=== What to do ===
Scan each line of the records for the word "pareja" and extract the ones that have it.
---
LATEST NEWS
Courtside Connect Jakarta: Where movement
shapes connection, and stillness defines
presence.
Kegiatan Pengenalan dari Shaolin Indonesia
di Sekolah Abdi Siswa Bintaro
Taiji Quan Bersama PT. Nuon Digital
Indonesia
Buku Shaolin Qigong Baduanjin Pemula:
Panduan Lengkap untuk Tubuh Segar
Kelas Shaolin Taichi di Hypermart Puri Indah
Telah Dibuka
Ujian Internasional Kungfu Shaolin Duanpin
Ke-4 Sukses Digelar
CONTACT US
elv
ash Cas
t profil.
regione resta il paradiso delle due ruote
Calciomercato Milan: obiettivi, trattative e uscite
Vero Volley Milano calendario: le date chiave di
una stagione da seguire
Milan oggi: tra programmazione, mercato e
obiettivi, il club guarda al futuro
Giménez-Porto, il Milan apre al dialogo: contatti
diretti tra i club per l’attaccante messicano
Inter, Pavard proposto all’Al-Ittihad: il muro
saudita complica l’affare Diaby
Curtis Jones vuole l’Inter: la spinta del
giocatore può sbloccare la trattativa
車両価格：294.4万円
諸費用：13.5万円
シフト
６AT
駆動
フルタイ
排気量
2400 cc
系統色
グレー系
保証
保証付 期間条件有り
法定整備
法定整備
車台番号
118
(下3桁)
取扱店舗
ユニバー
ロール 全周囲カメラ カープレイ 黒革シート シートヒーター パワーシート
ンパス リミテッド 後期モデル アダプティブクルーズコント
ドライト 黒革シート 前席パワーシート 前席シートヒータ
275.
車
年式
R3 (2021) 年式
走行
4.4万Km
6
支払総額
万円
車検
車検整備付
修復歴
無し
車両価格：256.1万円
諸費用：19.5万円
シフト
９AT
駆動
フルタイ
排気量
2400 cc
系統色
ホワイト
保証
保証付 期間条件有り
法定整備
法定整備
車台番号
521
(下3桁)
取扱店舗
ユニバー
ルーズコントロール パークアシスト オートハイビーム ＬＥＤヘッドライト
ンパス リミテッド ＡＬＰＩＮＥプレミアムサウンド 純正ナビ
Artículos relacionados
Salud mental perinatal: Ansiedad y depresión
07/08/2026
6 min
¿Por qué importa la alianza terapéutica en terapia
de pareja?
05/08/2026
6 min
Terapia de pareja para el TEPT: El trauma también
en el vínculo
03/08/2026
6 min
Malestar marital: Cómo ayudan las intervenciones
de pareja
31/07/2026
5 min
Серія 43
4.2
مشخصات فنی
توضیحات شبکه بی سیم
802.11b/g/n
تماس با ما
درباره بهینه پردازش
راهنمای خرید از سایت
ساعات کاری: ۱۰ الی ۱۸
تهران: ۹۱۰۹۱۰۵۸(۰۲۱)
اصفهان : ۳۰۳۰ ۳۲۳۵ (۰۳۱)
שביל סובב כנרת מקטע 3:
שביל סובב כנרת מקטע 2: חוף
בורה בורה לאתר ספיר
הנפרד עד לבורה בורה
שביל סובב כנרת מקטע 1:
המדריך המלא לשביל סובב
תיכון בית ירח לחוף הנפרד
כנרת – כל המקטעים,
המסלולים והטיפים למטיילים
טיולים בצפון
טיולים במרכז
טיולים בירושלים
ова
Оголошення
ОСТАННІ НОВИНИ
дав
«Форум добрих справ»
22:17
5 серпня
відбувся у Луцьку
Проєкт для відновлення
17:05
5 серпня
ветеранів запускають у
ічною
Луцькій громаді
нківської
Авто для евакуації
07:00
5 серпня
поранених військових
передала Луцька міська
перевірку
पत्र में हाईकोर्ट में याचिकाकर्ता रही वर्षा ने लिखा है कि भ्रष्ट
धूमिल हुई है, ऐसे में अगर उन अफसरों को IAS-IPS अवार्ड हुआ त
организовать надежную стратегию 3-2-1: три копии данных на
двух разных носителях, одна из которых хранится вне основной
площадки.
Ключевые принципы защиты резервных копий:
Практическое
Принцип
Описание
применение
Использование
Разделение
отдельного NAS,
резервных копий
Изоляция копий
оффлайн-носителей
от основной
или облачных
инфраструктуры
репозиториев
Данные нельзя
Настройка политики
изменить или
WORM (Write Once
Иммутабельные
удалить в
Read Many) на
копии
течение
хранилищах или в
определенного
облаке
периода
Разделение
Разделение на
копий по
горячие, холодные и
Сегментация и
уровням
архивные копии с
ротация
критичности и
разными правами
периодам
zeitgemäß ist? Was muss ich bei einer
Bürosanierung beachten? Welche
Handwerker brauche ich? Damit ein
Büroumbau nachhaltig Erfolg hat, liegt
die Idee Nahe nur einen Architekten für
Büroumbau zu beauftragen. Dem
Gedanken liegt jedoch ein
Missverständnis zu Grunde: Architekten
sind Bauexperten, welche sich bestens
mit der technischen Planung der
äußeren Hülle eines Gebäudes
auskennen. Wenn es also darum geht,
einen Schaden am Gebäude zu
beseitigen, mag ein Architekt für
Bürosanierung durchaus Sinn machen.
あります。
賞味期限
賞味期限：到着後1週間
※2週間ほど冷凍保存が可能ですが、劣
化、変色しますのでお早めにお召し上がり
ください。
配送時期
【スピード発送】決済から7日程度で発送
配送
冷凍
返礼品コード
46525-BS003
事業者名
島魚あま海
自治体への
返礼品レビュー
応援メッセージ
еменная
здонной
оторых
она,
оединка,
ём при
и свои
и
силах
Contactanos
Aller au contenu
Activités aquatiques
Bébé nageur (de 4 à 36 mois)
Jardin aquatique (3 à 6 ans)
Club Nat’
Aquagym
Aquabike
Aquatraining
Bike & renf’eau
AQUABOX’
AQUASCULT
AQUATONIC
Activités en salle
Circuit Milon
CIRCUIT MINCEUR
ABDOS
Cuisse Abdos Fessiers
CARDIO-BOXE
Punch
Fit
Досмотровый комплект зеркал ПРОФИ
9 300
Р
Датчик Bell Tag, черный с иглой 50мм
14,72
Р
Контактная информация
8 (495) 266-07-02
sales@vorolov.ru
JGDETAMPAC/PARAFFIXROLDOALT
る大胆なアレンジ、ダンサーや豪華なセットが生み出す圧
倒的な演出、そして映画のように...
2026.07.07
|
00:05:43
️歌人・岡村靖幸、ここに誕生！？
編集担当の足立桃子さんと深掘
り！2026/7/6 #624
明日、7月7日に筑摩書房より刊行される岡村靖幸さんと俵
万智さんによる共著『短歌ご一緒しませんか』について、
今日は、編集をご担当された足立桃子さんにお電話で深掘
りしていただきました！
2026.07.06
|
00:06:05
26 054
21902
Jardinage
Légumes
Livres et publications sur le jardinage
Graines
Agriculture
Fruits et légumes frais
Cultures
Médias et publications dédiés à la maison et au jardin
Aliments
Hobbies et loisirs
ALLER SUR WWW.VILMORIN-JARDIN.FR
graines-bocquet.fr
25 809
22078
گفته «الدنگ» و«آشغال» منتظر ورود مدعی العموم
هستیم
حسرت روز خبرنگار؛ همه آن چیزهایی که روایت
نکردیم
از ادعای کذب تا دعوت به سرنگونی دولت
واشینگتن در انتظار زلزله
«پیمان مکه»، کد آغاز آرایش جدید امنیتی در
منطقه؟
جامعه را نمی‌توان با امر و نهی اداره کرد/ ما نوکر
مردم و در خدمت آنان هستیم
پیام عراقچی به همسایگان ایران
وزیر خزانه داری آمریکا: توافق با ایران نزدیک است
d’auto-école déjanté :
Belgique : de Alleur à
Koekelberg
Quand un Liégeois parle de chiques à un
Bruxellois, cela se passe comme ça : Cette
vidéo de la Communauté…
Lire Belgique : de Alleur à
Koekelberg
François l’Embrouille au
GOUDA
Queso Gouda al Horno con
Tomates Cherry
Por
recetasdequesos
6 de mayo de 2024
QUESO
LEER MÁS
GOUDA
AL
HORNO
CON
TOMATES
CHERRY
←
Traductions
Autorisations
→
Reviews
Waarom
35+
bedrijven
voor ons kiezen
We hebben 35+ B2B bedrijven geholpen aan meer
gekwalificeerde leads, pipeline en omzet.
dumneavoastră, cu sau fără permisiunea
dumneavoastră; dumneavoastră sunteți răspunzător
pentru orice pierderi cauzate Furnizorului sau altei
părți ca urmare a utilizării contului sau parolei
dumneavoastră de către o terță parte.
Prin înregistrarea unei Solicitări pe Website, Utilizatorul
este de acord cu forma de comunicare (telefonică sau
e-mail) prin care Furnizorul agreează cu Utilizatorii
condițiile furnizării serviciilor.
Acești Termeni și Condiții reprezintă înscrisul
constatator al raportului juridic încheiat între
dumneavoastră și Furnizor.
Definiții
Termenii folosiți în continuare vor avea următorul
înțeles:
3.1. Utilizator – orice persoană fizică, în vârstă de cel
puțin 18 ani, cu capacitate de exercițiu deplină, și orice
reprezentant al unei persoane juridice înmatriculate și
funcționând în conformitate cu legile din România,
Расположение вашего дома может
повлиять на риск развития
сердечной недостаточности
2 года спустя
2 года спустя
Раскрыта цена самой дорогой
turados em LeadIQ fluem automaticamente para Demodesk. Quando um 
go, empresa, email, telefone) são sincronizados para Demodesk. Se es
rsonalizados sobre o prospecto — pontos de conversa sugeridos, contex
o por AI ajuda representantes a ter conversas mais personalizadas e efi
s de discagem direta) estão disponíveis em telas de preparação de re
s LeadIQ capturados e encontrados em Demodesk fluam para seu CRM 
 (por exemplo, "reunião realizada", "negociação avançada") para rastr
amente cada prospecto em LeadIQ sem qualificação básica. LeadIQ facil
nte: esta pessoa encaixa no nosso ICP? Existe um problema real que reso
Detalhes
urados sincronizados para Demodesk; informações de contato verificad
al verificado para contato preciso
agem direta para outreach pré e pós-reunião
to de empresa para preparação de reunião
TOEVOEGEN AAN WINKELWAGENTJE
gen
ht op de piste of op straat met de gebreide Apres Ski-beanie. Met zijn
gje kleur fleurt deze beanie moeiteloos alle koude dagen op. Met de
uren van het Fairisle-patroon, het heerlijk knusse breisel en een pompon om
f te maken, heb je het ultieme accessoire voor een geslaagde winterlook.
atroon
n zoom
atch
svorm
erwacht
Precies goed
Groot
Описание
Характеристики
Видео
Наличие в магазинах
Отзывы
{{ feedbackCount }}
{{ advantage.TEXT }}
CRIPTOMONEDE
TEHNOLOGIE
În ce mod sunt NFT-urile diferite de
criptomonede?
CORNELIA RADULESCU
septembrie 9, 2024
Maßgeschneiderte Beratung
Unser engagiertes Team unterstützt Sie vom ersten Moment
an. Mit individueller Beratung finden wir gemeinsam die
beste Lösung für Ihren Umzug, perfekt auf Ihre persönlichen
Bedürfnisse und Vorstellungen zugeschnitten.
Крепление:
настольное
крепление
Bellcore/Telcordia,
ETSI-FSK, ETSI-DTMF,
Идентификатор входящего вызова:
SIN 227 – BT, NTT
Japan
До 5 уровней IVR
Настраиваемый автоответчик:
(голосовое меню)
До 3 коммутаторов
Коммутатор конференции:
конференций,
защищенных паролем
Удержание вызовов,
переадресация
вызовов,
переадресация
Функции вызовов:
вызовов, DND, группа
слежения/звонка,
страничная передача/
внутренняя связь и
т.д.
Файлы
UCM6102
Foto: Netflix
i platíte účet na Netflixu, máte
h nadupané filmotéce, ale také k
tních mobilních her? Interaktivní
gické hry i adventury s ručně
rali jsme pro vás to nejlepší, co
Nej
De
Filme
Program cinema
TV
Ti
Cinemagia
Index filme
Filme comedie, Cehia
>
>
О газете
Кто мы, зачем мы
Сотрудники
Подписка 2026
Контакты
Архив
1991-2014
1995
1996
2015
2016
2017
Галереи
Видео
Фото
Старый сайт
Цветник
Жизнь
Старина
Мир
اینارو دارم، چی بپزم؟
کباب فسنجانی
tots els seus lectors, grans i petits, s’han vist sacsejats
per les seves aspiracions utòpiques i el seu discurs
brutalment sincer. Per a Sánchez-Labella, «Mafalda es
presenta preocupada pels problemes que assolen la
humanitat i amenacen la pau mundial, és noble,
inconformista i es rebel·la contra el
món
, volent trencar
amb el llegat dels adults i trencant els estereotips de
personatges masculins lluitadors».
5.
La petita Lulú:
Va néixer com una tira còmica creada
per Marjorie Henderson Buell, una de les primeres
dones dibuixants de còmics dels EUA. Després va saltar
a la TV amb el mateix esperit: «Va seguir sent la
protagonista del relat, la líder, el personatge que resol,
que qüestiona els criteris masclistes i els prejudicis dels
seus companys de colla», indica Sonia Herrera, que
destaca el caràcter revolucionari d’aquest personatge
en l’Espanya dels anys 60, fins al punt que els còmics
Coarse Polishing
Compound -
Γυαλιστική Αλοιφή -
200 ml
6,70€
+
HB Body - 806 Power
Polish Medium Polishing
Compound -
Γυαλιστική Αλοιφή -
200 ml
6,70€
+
---
=== Reply ===
de pareja?
Terapia de pareja para el TEPT: El trauma también
de pareja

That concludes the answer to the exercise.